Beşinci olarak, Türk toplumunda
'sosyal sınıflar' oluşmamıştır. Aristokrat, burjuva, kapitalist, proleter ayrımları, bütün sun'î zorlamalara rağmen tesirsiz kalmıştır.
'Sosyal dayanışma' ise diğer toplumlara göre en üst seviyededir. Böyle olunca da Türk toplumu solcu politikaya kapılarını genellikle kapalı tutmuştur.
***
AK Parti,
'muhafazakâr demokrat' kimliğiyle,
Türkiye'nin geleneksel merkezsağ tabanında yerini almıştır. Yöneticilerin
'milliyetçilik' aleyhindeki bazı çıkışları ise, oy tabanında politik sebeplerle izah edilmekte; henüz ciddî oy kayıplarına sebep olmadığı sanılmaktadır.
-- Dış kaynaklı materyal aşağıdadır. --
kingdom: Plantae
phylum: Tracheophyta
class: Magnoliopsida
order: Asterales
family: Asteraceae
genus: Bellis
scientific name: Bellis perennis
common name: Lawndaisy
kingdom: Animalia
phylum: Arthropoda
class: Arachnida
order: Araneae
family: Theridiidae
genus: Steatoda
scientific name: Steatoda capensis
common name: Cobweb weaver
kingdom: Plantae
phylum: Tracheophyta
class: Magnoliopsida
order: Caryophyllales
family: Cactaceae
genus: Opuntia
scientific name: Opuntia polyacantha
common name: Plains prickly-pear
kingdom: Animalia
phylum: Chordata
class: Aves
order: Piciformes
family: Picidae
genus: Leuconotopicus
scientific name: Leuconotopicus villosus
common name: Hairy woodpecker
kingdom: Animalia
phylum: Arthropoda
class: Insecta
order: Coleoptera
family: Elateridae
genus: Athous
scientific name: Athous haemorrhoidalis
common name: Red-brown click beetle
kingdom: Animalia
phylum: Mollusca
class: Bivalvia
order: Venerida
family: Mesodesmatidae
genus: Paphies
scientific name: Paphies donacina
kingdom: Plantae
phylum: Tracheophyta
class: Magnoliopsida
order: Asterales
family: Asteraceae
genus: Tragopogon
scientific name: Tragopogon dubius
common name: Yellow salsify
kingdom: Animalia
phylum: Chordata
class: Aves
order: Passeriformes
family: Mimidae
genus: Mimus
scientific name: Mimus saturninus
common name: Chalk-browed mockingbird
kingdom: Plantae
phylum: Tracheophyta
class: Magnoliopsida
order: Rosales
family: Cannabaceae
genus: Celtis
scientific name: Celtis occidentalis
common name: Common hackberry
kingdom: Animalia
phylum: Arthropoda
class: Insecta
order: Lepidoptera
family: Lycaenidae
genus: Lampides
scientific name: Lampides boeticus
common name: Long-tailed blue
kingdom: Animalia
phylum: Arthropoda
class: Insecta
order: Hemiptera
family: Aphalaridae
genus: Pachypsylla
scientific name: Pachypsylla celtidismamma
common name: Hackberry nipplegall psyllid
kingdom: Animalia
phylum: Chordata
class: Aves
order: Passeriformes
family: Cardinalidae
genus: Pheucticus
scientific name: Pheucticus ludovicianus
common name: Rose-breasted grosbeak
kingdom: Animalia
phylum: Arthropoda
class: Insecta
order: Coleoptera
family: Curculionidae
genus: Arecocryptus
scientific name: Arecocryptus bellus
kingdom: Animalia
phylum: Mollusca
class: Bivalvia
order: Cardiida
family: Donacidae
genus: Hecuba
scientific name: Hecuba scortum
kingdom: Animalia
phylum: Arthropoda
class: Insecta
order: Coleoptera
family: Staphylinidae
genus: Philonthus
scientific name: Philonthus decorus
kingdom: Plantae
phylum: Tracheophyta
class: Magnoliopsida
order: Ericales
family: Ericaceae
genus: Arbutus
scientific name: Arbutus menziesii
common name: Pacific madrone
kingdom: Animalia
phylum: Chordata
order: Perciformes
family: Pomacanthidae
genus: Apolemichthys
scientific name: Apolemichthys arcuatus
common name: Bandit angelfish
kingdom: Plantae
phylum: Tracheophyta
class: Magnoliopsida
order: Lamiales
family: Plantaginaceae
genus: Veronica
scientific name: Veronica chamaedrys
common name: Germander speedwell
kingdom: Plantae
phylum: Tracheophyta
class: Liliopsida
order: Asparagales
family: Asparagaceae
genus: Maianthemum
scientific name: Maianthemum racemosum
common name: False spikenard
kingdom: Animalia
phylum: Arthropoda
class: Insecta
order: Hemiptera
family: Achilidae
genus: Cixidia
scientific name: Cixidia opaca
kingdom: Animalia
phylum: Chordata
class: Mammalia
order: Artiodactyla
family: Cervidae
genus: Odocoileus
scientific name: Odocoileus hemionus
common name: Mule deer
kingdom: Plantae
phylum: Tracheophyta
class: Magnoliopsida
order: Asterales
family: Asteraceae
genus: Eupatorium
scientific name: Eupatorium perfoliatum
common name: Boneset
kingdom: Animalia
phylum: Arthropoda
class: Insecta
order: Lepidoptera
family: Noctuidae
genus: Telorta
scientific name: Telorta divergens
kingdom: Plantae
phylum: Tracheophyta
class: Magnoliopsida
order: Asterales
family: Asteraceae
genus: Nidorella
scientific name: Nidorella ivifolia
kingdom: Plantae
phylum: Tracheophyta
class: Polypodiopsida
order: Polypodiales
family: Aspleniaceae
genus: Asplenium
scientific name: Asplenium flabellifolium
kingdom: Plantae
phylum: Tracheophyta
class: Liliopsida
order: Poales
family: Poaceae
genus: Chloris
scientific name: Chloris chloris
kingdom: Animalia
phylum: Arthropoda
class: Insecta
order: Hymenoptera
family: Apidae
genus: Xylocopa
AK Parti'nin değişime ve gelişime açık
'liberal' bir boyutu vardır.
DP,
AP ve
ANAP çizgisinde de hep böyle bir özellik bulunmuştur. Esasen,
AK Parti'nin parti felsefesindeki
'demokrat' vurgusu da bunu işaret etmektedir.
Demokratik muhtevadaki bir
Muhafazakârlık, aslâ hayat tarzına müdahaleye izin vermez.
Muhafazakâr değerlerden fedakârlıkta bulunmadan
'liberal olmak', aslında muhafazakâr değerlerin yaşanması ve yaşatılması bakımından da elzemdir.